● TEXT SHOWN
═══
William Gleason prepares to enter a match with student Joshua Puskarich at his Shobu Aikido studio in Somerville. (Photo: Amine Trabelsi)

In cities notable for pop culture geekery and technological nerdery, it might not be known a superstar in the world of aikido is among us: William Gleason, 71, a seventh-degree black belt who began studying the martial art in 1970 at the world headquarters in Japan, is a twice-published author on the topic and runs five studios from the Midwest to Somerville.

Gleason will be giving a demonstration of aikido Thursday, taking questions and offering beer, sake, and snacks to start off a week of free beginner classes for anyone 15 and up.

While the concept of “celebrity” probably doesn’t fly in a martial art whose name translates as “the way of harmonious spirit” or “the way of unifying life energy,” Gleason is the real deal.

Not many westerners have so high a rank in aikido, or as high a sense of mission when it comes to giving practitioners a sense of the solemnity of the art.

“Unfortunately, Aikido today has lost its origin,” he told interviewer Pasquale Robustini. “Aikido was once a formidable martial art, yet today it receives little respect as a self-defense art from serious martial artists of other disciplines.”
═══
● DATA EXTRACT

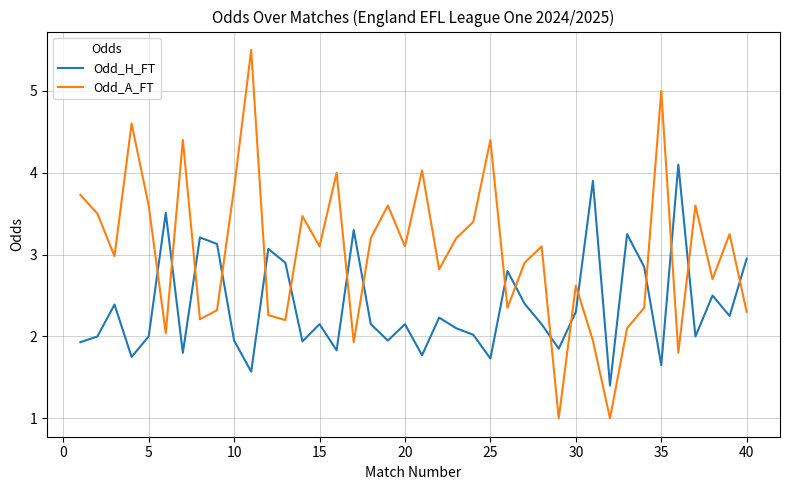

Which series has the largest total across all categories?

Odd_A_FT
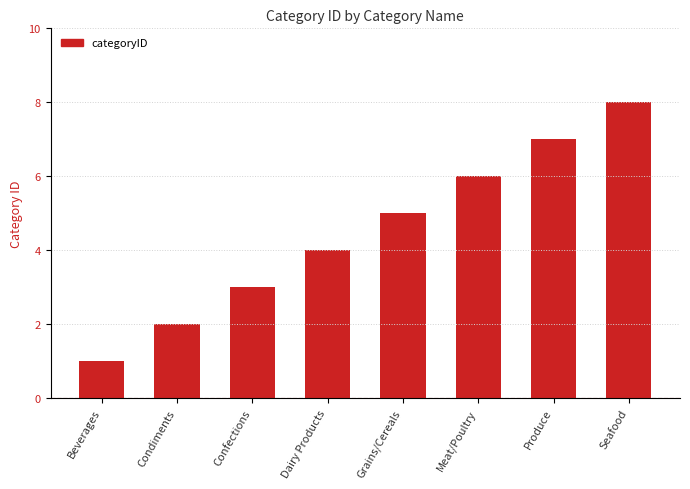

What is the smallest value displayed?

1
═══
● WORK INSTRUCTIONS
1 – According to the aikido article, in what year did William Gleason begin studying the martial art?
2 – Write the next few sentences of the aikido article, picking up right after its last sentence.
The lines have nothing to do with the text.

● OUTPUTS FOR THE TASKS
1 – 1970

2 –
That means people signing on at his nonprofit Shobu Aikido in Somerville won’t just learn to fight, but will get the spiritual underpinnings as well – the unified “Aiki” that underlies the physical and makes the self-defense part possible. The studio’s definition:

Aikido is a martial art without competition. The harmonious and natural structure of aikido allows full contact and full speed training with very little risk of injury. The art of aikido unifies offense and defense and teaches the art of remaining neutral and balanced between the two.  Based on the battlefield martial arts of Japan, aikido utilizes all methods of barehanded training as well as short staff and sword.

The short, free demonstration is at 8 p.m. Thursday at Shobu Aikido, 34 Allen St., near Union Square, Somerville. Doors are at 7:30 p.m.